• **Problem details**
Reproduce the listing below line for line, without changing a single character.

---------- Dataset extract

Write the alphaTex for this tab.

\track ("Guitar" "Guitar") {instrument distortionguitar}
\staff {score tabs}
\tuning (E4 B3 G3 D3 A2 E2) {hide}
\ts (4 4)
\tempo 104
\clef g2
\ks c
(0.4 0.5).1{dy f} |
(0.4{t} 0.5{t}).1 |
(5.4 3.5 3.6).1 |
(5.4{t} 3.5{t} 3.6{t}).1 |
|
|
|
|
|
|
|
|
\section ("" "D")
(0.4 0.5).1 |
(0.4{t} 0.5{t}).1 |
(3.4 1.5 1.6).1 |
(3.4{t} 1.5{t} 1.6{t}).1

--------------------

• **Answer below**
Write the alphaTex for this tab.

\track ("Guitar" "Guitar") {instrument distortionguitar}
\staff {score tabs}
\tuning (E4 B3 G3 D3 A2 E2) {hide}
\ts (4 4)
\tempo 104
\clef g2
\ks c
(0.4 0.5).1{dy f} |
(0.4{t} 0.5{t}).1 |
(5.4 3.5 3.6).1 |
(5.4{t} 3.5{t} 3.6{t}).1 |
|
|
|
|
|
|
|
|
\section ("" "D")
(0.4 0.5).1 |
(0.4{t} 0.5{t}).1 |
(3.4 1.5 1.6).1 |
(3.4{t} 1.5{t} 1.6{t}).1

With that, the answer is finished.